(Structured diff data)
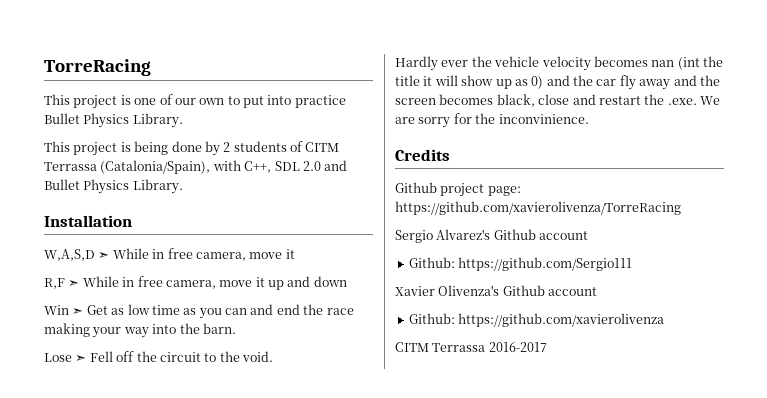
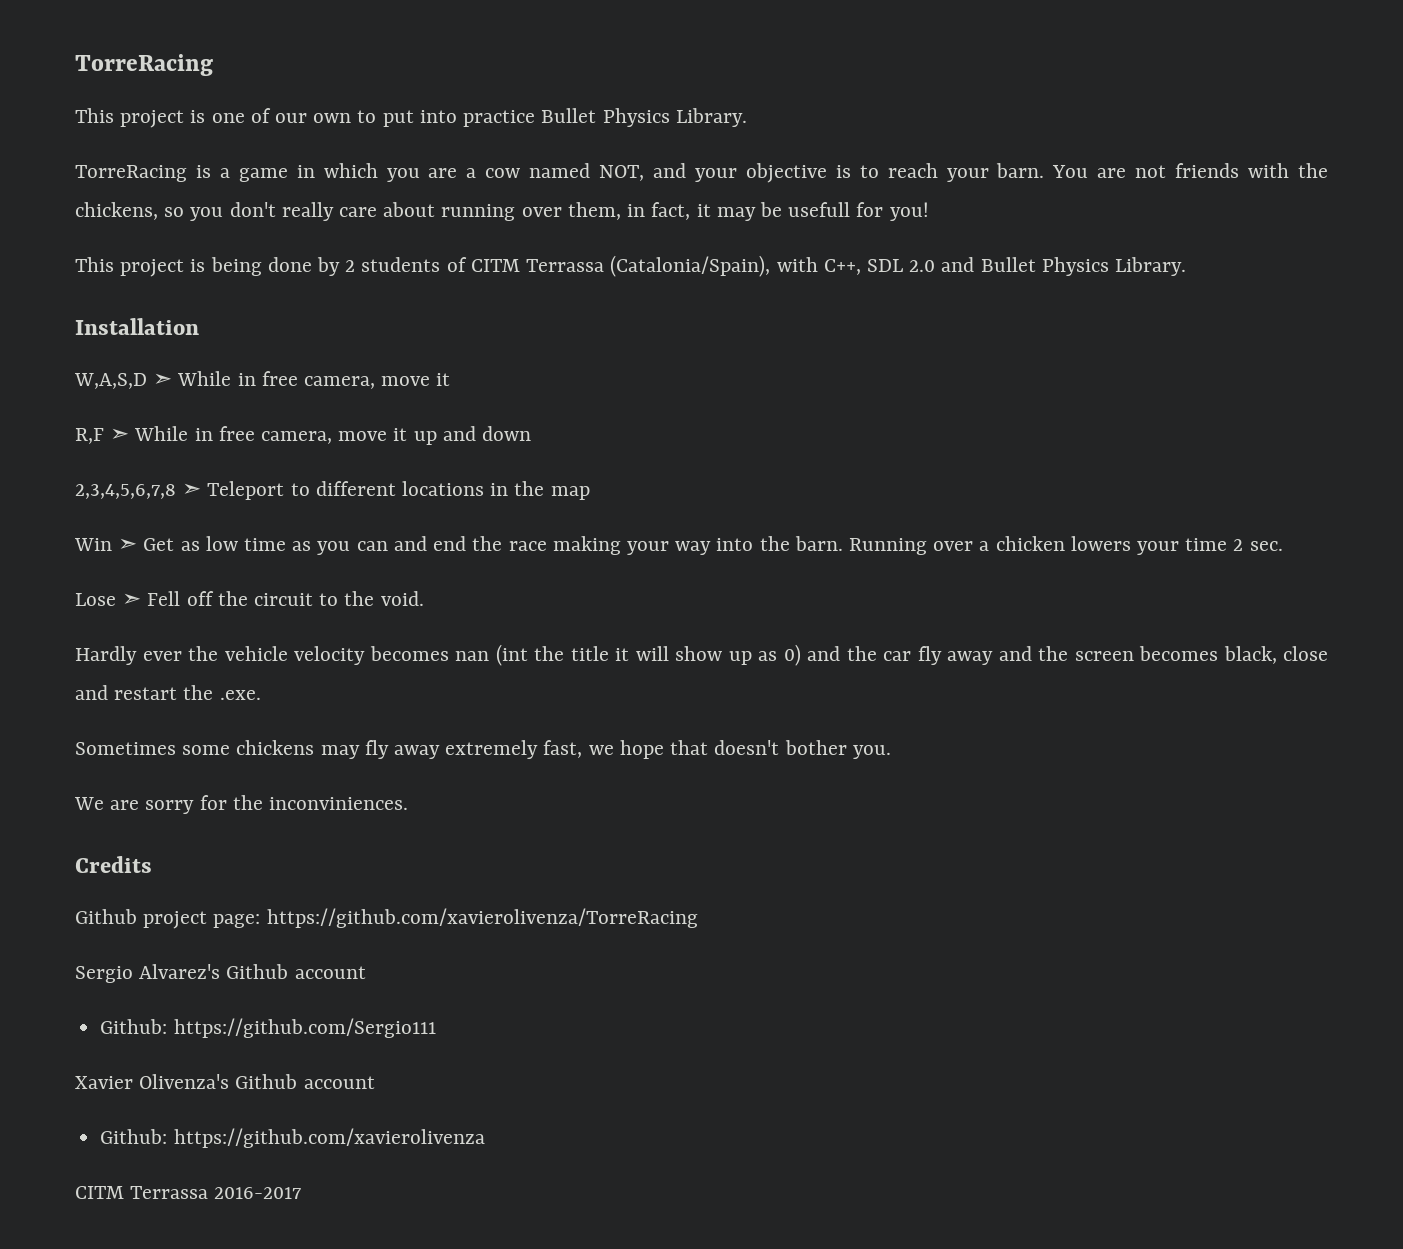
(183, 120) none -> [75,163,1328,183] [75,202,929,221] // TorreRacing is a game in which you are a cow named NOT, and your objective is to reach your barn. You are not friends with the chickens, so you don't really care about running over them, in fact, it may be usefull for you!
(347, 281) none -> [75,481,590,500] // 2,3,4,5,6,7,8 ➣ Teleport to different locations in the map
(236, 328) none -> [848,536,1283,555] Running over a chicken lowers your time 2 sec.
(697, 101) none -> [75,740,891,759] // Sometimes some chickens may fly away extremely fast, we hope that doesn't bother you. //
[498,114,589,124] inconvinience. -> [269,797,409,810] inconviniences.

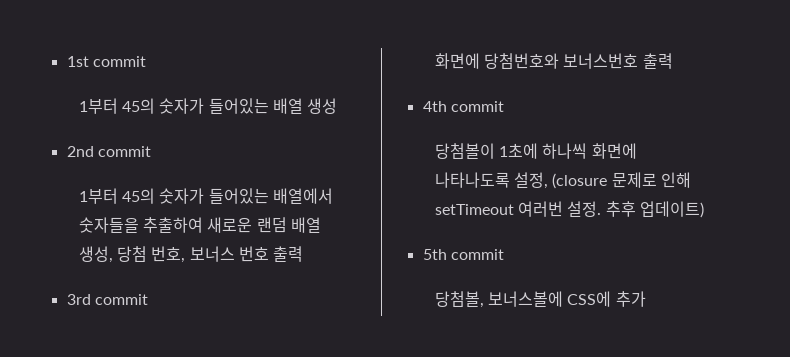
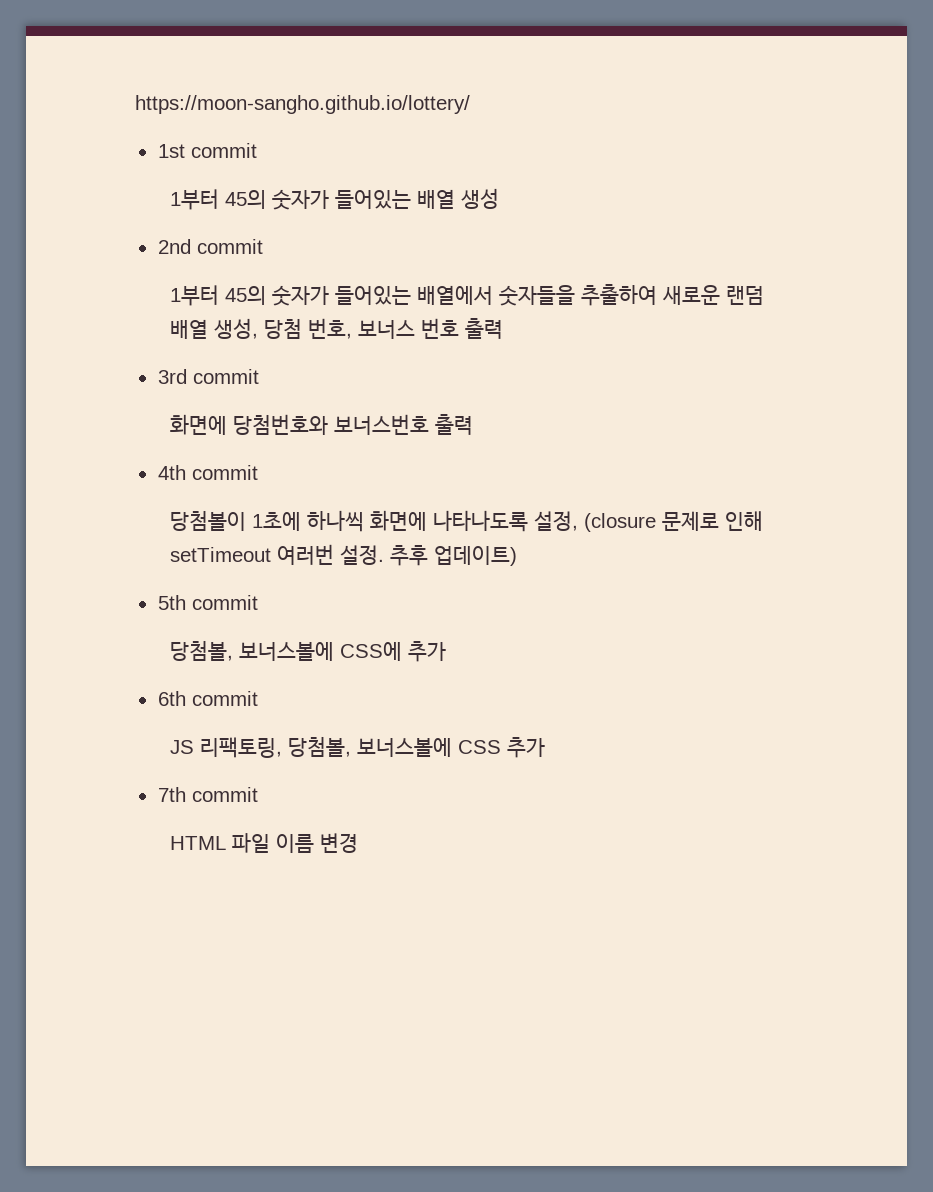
(66, 61) none -> [135,95,470,114] https://moon-sangho.github.io/lottery/ //
(646, 299) none -> [157,691,258,706] [170,736,546,758] [157,787,258,802] [170,833,359,853] // 6th commit // JS 리팩토링, 당첨볼, 보너스볼에 CSS 추가 // 7th commit // HTML 파일 이름 변경

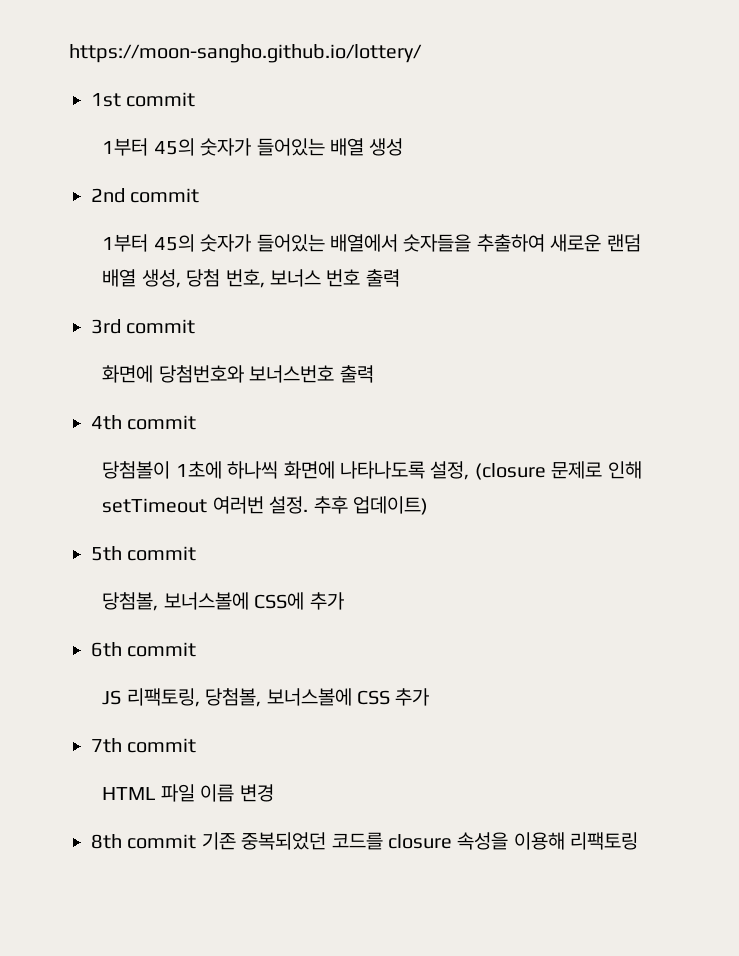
(359, 843) none -> [91,832,639,850] // 8th commit 기존 중복되었던 코드를 closure 속성을 이용해 리팩토링

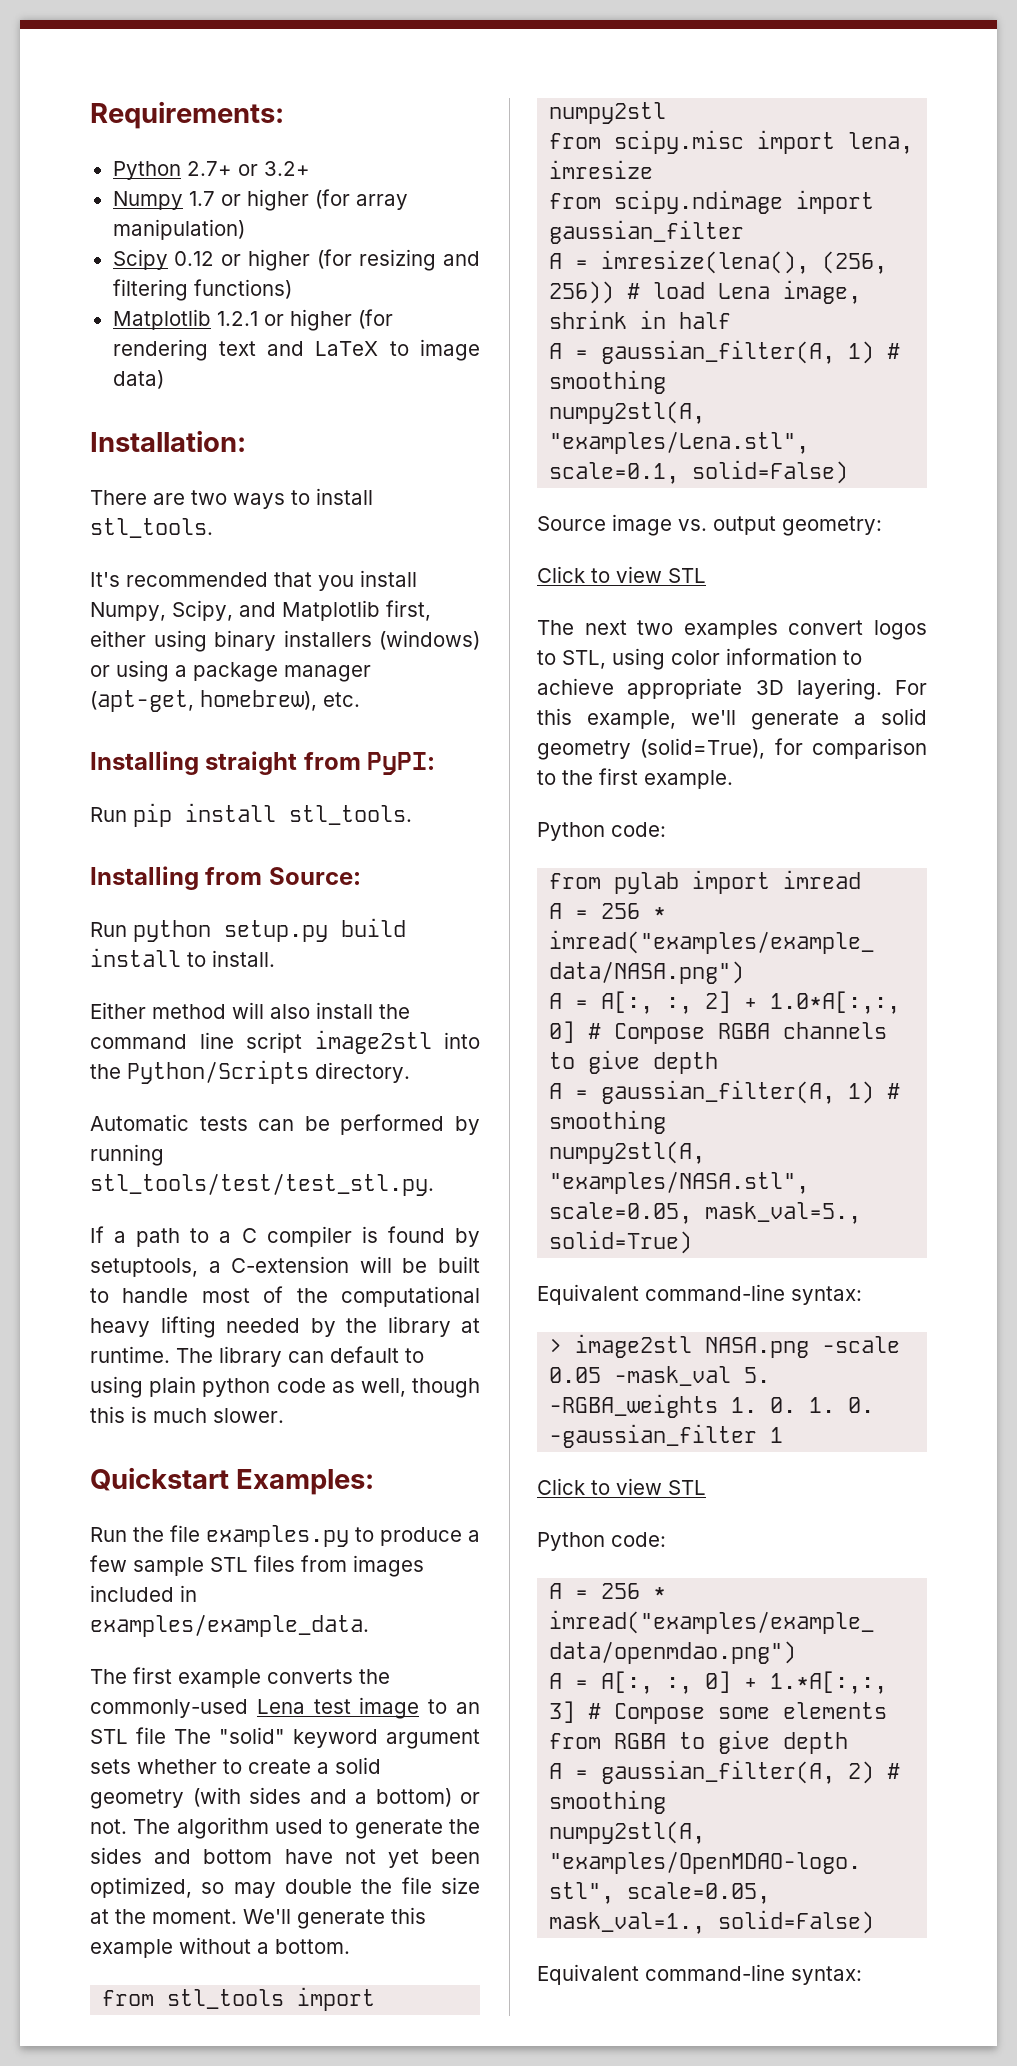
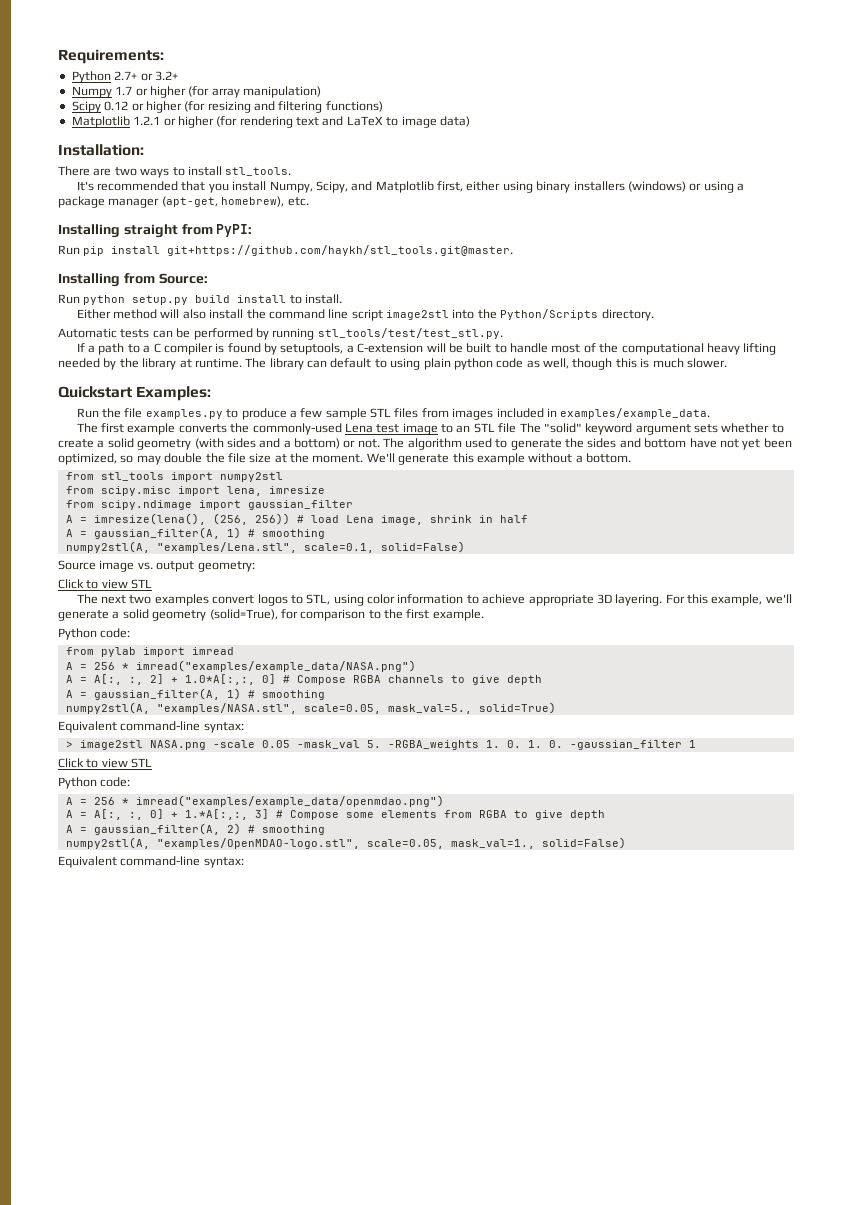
[289,805,412,825] stl_tools. -> [167,245,514,256] git+https://github.com/haykh/stl_tools.git@master.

* **Required work**:
Provide the lines again, unchanged, from where the data above begins through the line containing "(697, 101) none", both ends included, omitting pictures and adding nothing.

* **Expected answer**:
(183, 120) none -> [75,163,1328,183] [75,202,929,221] // TorreRacing is a game in which you are a cow named NOT, and your objective is to reach your barn. You are not friends with the chickens, so you don't really care about running over them, in fact, it may be usefull for you!
(347, 281) none -> [75,481,590,500] // 2,3,4,5,6,7,8 ➣ Teleport to different locations in the map
(236, 328) none -> [848,536,1283,555] Running over a chicken lowers your time 2 sec.
(697, 101) none -> [75,740,891,759] // Sometimes some chickens may fly away extremely fast, we hope that doesn't bother you. //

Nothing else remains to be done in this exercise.